Знаешь, чем здесь хорошо? Смотри: вот мы идем и оставляем следы на песке, отчетливые, глубокие. А завтра ты встанешь, посмотришь на берег и ничего не найдешь, никаких следов, ни малейших отметин. За ночь все сотрет море и слижет прибой. Словно никто и не проходил. Словно нас и не было. Если есть на свете место, где тебя нет, то это место здесь. Уже не земля, но еще и не море. Не мнимая жизнь, но и не настоящая. Время. Проходящее время. И все. Идеальное убежище. Здесь мы невидимы для врагов. Чисты и прозрачны. Белы, как полотна Плассона. Неуловимы даже для самих себя. Но в этом чистилище есть свой изъян. И от него не уйти. Это море. Море завораживает, море убивает, волнует, пугает, а еще смешит, иногда исчезает, при случае рядится озером или громоздит бури, пожирает корабли, дарует богатства-- и не дает ответов; оно и мудрое, и нежное, и сильное, и непредсказуемое. Но главное -- море зовет. Ты поймешь это, Элизевин. Море и есть не что иное, как постоянный зов. Он не смолкает ни на миг, он заполняет тебя, он повсюду, ему нужна ты. Можно ничего не замечать -- бесполезно. Море по-прежнему будет звать тебя. Это и другие моря, которых ты никогда не увидишь; они вечны и будут терпеливо поджидать тебя в шаге от твоей жизни. Их неустанный зов ты будешь слышать везде. И в этом чистилище из песка. И во всяком раю, и во всяком аду. Не важно как. Не важно где. Море день и ночь будет звать тебя.

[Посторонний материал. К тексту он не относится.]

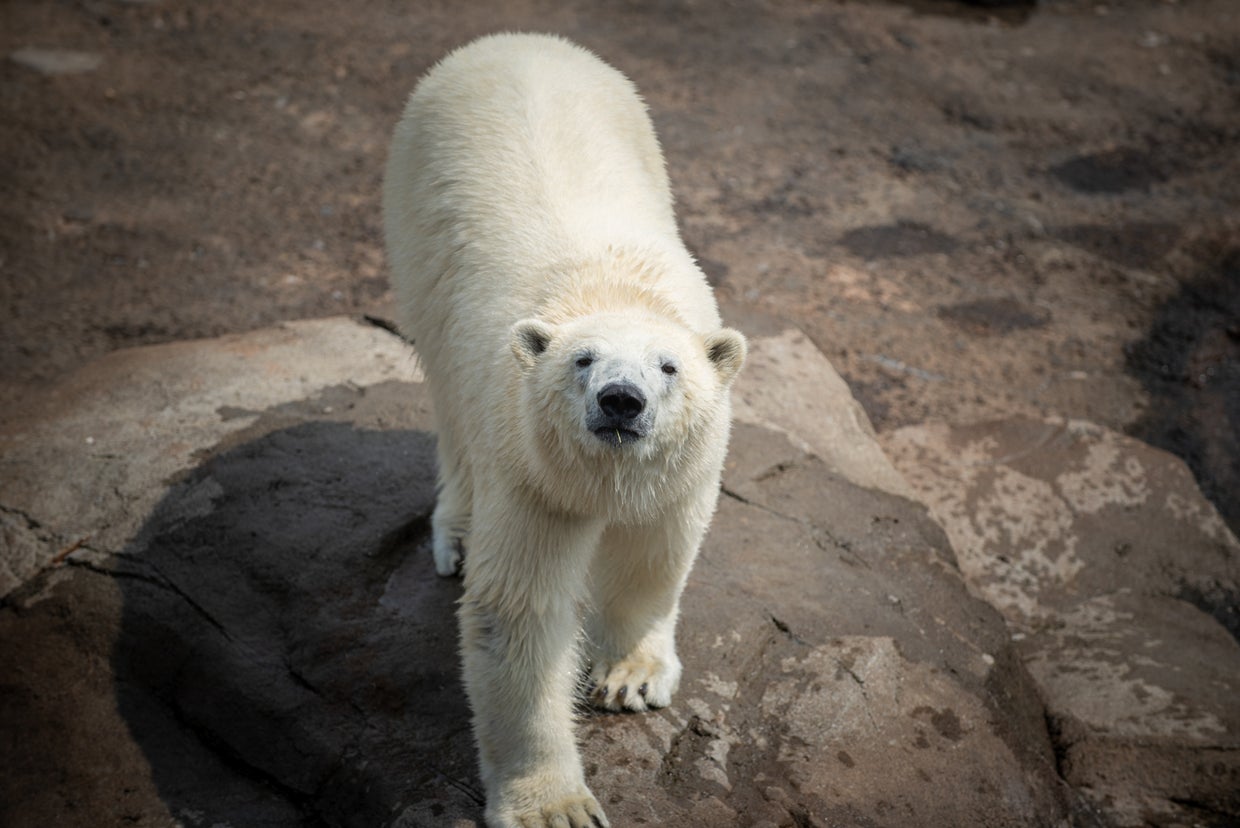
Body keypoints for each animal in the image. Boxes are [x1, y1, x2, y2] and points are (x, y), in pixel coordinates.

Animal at [382, 33, 746, 828]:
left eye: (668, 366)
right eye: (583, 361)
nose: (621, 401)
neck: (609, 287)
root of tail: (512, 40)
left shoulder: (683, 471)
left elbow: (653, 552)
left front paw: (629, 677)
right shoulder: (532, 472)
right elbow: (519, 612)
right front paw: (554, 805)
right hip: (417, 218)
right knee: (446, 393)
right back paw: (457, 532)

Анн Девериа замедляет шаг. Нагибается и снимает сапожки. Оставляет их на песке. Идет дальше босиком. Элизевин не двигается. Ждет, пока спутница отдалится. Затем произносит так, чтобы ее услышали:
-- Скоро я уеду. И войду в море. И выздоровлю. Я так этого хочу. Выздороветь. Жить. И стать такой же красивой, как вы.
Анн Девериа оборачивается. Тает в улыбке. Подыскивает слова. Находит их.
-- Возьмешь меня с собой?
На подоконнике в комнате Бартльбума сидят двое. Всегдашний мальчик. И Бартльбум. Сидят, свесив ноги в пустоту. А взгляд -- в море.
-- Послушай, Дуд... Мальчика звали Дуд.
-- Вот ты все время тут сидишь...
-- Мммммм.
-- И наверняка знаешь.
-- Что?
-- Где у моря глаза?
-- ...
-- Ведь они есть?
-- Есть.
-- Ну и где же они?
-- Корабли.
-- Что корабли?
-- Корабли и есть глаза моря.
Бартльбум оторопел. Эта мысль почему-то не приходила ему в голову.
-- Но кораблей сотни...
-- Вот и у моря сотни глаз. Что оно, по-вашему, только двумя управляется?
Действительно. При такой-то работе. И таком размахе. Что верно, то верно.
-- Погоди, а как же...
-- Мммммм.
-- А как же кораблекрушения? А бури, тайфуны и все такое прочее... Для чего морю топить корабли, если это его глаза?
Дуд поворачивается к Бартльбуму и с досадой в голосе произносит:
-- А что... вы глаз никогда не закрываете?
Боже. У этого ребенка на все есть ответ.